A intervenção de Jair Bolsonaro na Petrobras é truculenta, inquestionável e irresponsável. Agora, diante da óbvia repercussão negativa da troca de presidente da empresa, com as ações da Petrobras despencando, o dólar em alta e o risco país disparando, tenta-se remendar o estrago com um discurso que só não faz rir porque é de chorar: o de que o presidente da República não quer intervir no preço dos combustíveis.

Releia-se a fala do general Joaquim Silva e Luna, que Bolsonaro vai colocar no lugar de Roberto Castello Branco:

“O presidente não fez qualquer recomendação pra mim com relação a preço, a interferência em política de preço. Até porque, pelo pouco que eu conheço ainda da atividade interna da Petrobras, política de preço é competência da diretoria-executiva, ou seja, é uma vontade coletiva.”

Logo em seguida, no entanto, o general complementou: “O momento é sensível, é sensível até com relação à ponta da linha, onde está o caminhoneiro, quem usa o gás. O que está impactando mais é o valor do barril de petróleo no mundo e o próprio valor do câmbio, que já tá alto há algum tempo. A preocupação do presidente é legítima, né. Acho que é de todos nós. Eu diria que ela tá em dois aspectos, pelo que eu percebi: previsibilidade dos preços e o preço do combustível propriamente dito.”

Ou seja, o presidente não quer interferir, mas quer. Esse general Silva e Luna é, ao que parece, um segundo Eduardo Pazuello. Vai cumprir ordens com o aval dos conselheiros da Petrobras que não querem perder a boquinha. Não há outra explicação para a troca de presidente da empresa, a não ser a vontade de Jair Bolsonaro de repetir o erro de Dilma Rousseff e fazer sangrar o caixa da Petrobras para subsidiar o preço dos combustíveis.

A queda de Castello Branco explica-se também, segundo o próprio defenestrado anda dizendo a interlocutores privilegiados, pela sua recusa em financiar com publicidade da Petrobras as redes de TV amigas do presidente. O rachuncho pretendido pelo presidente, de acordo com o que o Globo publicou e foi confirmado por este site, era de 100 milhões de reais.  Não é preciso ser um gênio da raça para concluir que se trata de financiamento indireto para a campanha de reeleição de Jair Bolsonaro, em 2022. Os acionistas da Petrobras teriam, portanto, de pagar não apenas pelo subsídio ao preço dos combustíveis como pela propaganda política do presidente da República.

Enquanto isso, o ministro da Economia, Paulo Guedes, segue fazendo o papel que lhe foi conferido pelo inquilino do Planalto: o de palhaço auxiliar. O ministro que privatizaria tudo foi estatizado por Bolsonaro. E, a acreditar nas indicações do presidente, Guedes ainda será mais humilhado com a intervenção presidencial no setor elétrico. O poderoso chefão quer diminuir as contas de luz para agradar aos eleitores mais pobres, assim como quer segurar o preço dos combustíveis para acariciar os caminhoneiros, a sua massa de manobra sobre rodas. Esqueça-se a privatização da Eletrobras.
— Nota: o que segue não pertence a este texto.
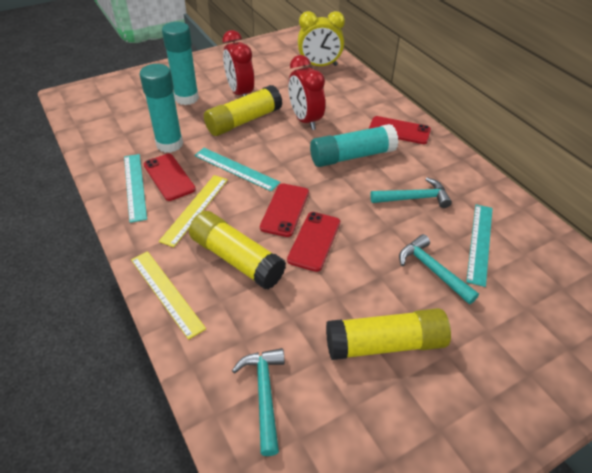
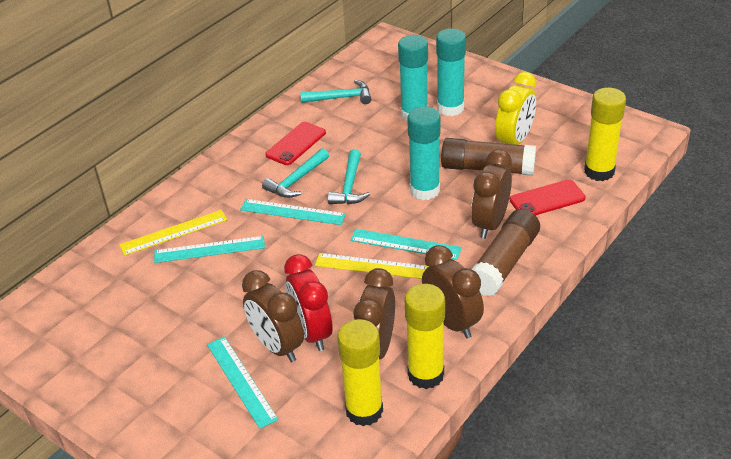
brown clock: none = 0 -> [242,270,304,362] [354,268,395,360] [422,245,484,338] [471,149,512,239] = 4
brown glue stick: none = 0 -> [441,138,536,176] [472,209,540,297] = 2
red clock: [223,30,254,97] [288,55,325,130] = 2 -> [284,254,333,351] = 1
red phone: [144,154,196,201] [260,183,309,237] [287,212,340,272] [369,116,431,144] = 4 -> [265,122,326,165] [509,179,586,216] = 2
turquoise ruler: [124,154,147,223] [194,148,280,192] [466,204,493,287] = 3 -> [154,236,265,263] [207,337,278,429] [240,199,346,225] [350,229,462,260] = 4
Guedes faz papel de palhaço auxiliar nesse circo, depois de cair da corda como equilibrista. Para dar a impressão de que o espetáculo era uma maravilha, o ex-equilibrista estimulou o Banco Central a baixar artificialmente a taxa básica de juros ao nível mais baixo da história, como se isso fosse fazer grande diferença nas taxas cobradas dos cidadãos e empresas pelos bancos. Não só não fez, como impulsionou o dólar para cima e, consequentemente, o preço dos combustíveis que Bolsonaro agora quer segurar com o dinheiro dos acionistas da Petrobras. Quando o preço do barril do petróleo estava baixo, por causa da queda de demanda mundial em função da pandemia, até dava para disfarçar o erro grosseiro. Com a retomada econômica, ainda que tímida, não dá mais para encobrir o populismo endereçado ao distinto e ignaro público.

O circo estatal nunca teve a menor graça.